Ciúme, inveja e muita sabotagem |
É
curioso pensar que o filme mais convencional e menos "insano" de Yorgos Lanthimos
esteja sendo o mais bem sucedido de sua carreira. De fato, “A favorita” (The
favourite, no original), que vem colecionando premiações. Já são um total de
134, com direito a um Globo de Ouro para a atriz Olivia Colman e sete prêmios Bafta,
O filme ainda ganhou dez indicações ao Oscar. Mas “A favorita” está longe de
ter as complicações, os sadismos e de causar aquele desconforto que tinham os seus
trabalhos anteriores, “O sacrifício do cervo sagrado” (The killing of a sacreddeer) e “O lagosta” (The Lobster). Com um filme mais palatável e que não foi
escrito por Lanthimos e seu parceiro dos últimos trabalhos, Efthymis Filippou,
o diretor grego acabou conseguindo a chance de ganhar mais simpatia dos membros
da academia.
E
isto prova que por mais que o Oscar tente ser eventualmente mais simpático a
outros tipos de produção com menos cara de Oscar - e a indicação de “Pantera
Negra” a melhor filme sinaliza para isso - a academia tem sempre seus limites.
Filmes em que você tem que decidir sobre a morte ou não de um membro da família
com ecos na mitologia grega como “O sacrifício do cervo sagrado” ou com
roteiros um pouco mais intrincados como “O Lagosta” ainda não chegam tão
longe. Tudo, no entanto, pode mudar com os ventos.
Mas
é claro que “A favorita” não deixa de ser um bom filme por causa disso. Se há
uma marca de Lanthimos neste filme é a ironia e o quase desprezo com que seus
personagens são tratados.
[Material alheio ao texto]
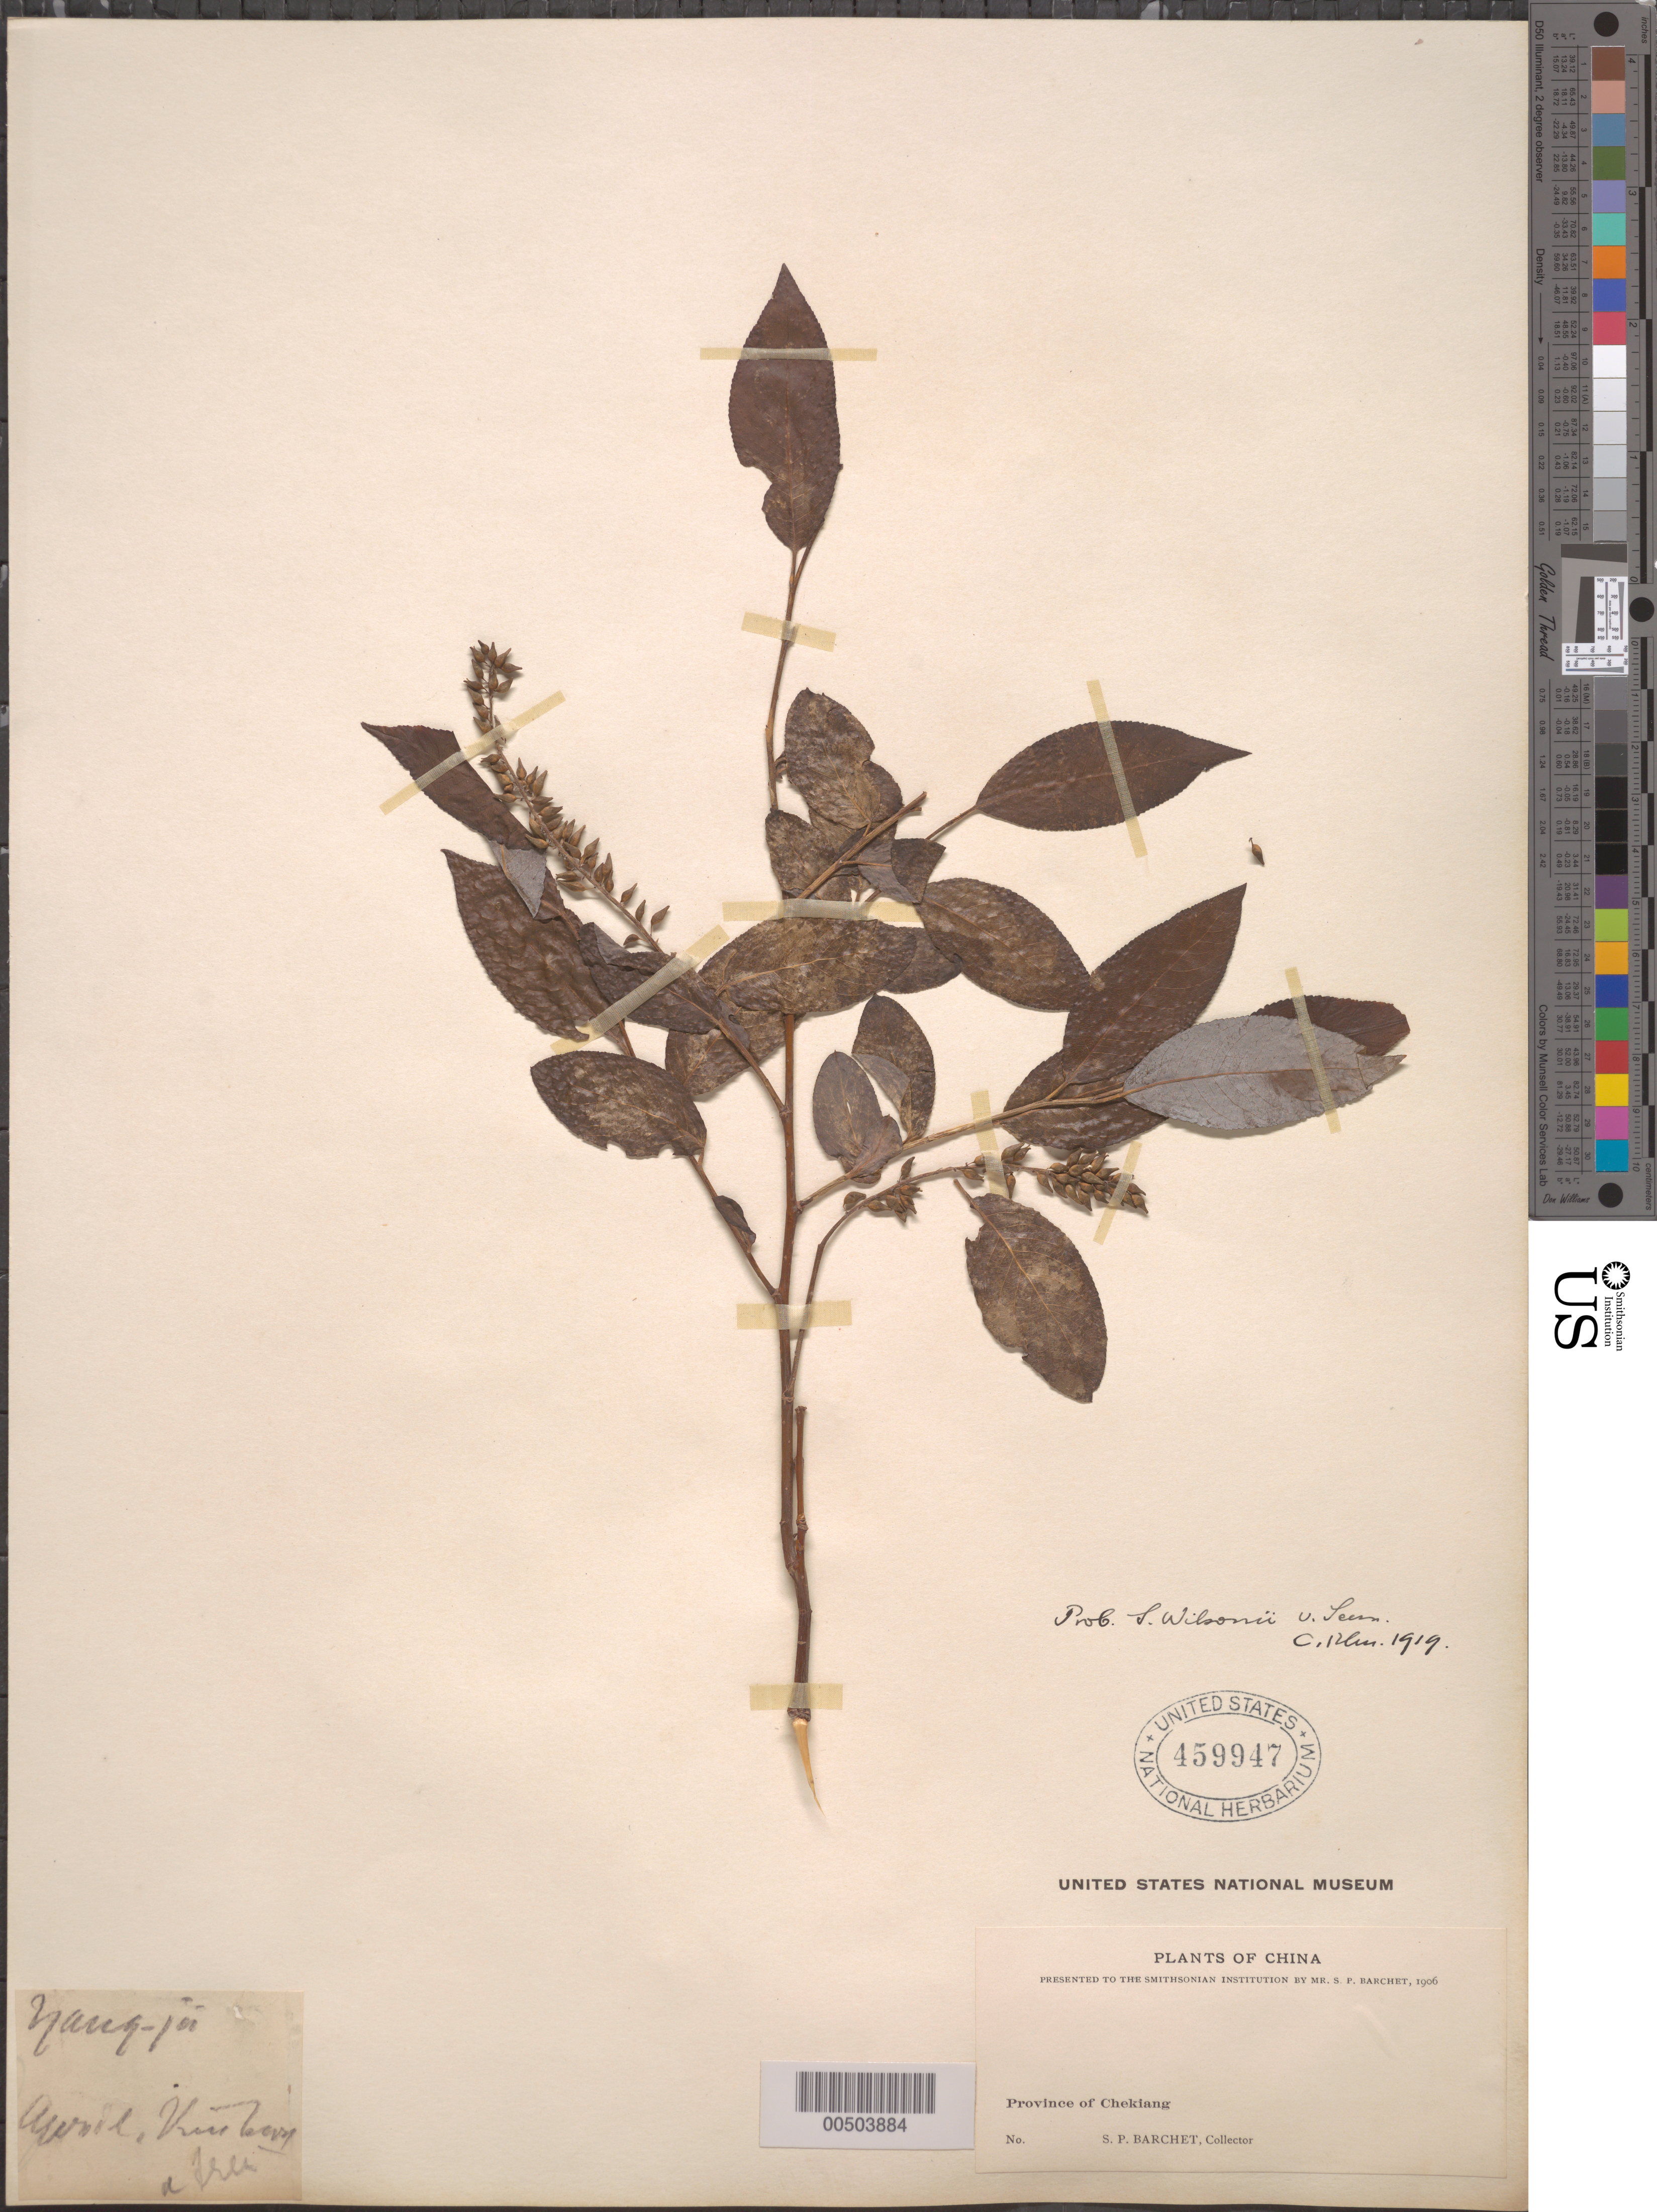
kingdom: Plantae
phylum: Tracheophyta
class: Magnoliopsida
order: Malpighiales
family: Salicaceae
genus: Salix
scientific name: Salix wilsonii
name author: Seemen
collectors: S. P. Barchet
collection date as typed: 1906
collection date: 1906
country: China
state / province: Zhejiang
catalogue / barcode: US 459947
Lanthimos é quase maravilhosamente cruel ao
ridicularizar a realeza com uma sutileza e ao mesmo tempo um tom caricatural de
um grande chargista. Tudo com direito a algumas tomadas que remetem a um
espectador que parece estar apenas a espreita, olhando pelo buraco da fechadura
e cenários de um exagero kitsch, um luxo que beira de forma provocadora ao mau gosto.
Nas
suas mãos, toda a tradição da monarquia é patética. Da forma como a rainha deve
ser tratada (nunca se virar para ela, não olhar para ela sem ser solicitado) a
maquiagem ridícula dos homens e até uma pífia corrida de patos e de lagostas.
Tudo soa kitsch como se Lanthimos nos dissesse: “Como sustentamos esse teatro
ridículo por tantos séculos e ainda hoje?”
No
centro de “A favorita” está uma disputa que envolve ódio, ciúme, inveja entre
duas mulheres, Lady Sarah (Rachel Weisz) e Abigail (Emma Stone) pela atenção da
rainha Anne (maravilhosamente vivida por Olivia Colman). A briga de é ridícula,
infantil. Pior, de crianças ricas e mimadas.
Desde
o princípio estabelece-se uma rivalidade entre as duas primas distantes. Uma
querendo manter o poder de influência sobre a rainha e, por consequência, sobre
o governo, que enfrenta uma batalha militar contra a França. A outra, uma ex-lady
que perdeu tudo em algum casamento fracassado querendo recuperar o dinheiro e o
status que outrora tivera. Tudo é sobre poder, influência e riqueza.
Para
isso, as duas usam todas as armas que tem. Se sabotam, se ironizam, tudo com o
olhar perceptivo da rainha, que adora a disputa das duas para seduzir ela. No
fundo, a rainha tem uma sagacidade ao mesmo tempo em que Lanthimos expõe as
esdrúxulas excentricidades dos monarcas.
No
fundo, a questão da guerra dentro e fora do palácio tem mais a ver com o humor
da rainha e os jogos políticos e extra políticos dentro do palácio do que
propriamente uma questão prática e objetiva. Mas é assim em qualquer cenário
político, poderíamos argumentar? Sim, mas quando se trata da realeza isso ganha
ainda mais proporções nas futilidades e excentricidades da corte.
Lanthimos
filmou o ridículo com uma mistura de sátira e veneno e, melhor de tudo, fazendo
com que tudo pareça muito sério. Não é o seu filme mais interessante, mas como
não se deliciar com a exibição do luxo e do kitsch numa corte de valores fúteis
e miseráveis como a construída pelo diretor grego?
De
fato, Lanthimos conseguiu de novo. E sobre isso só podemos aplaudir.
Cotação
da Corneta: nota 8.
Indicações
ao Oscar: melhor filme, atriz (Olivia Colman), diretor (Yorgos Lanthimos),
atriz coadjuvante (Emma Stone e Rachel Weisz), roteiro original, edição,
fotografia, figurino e direção de arte.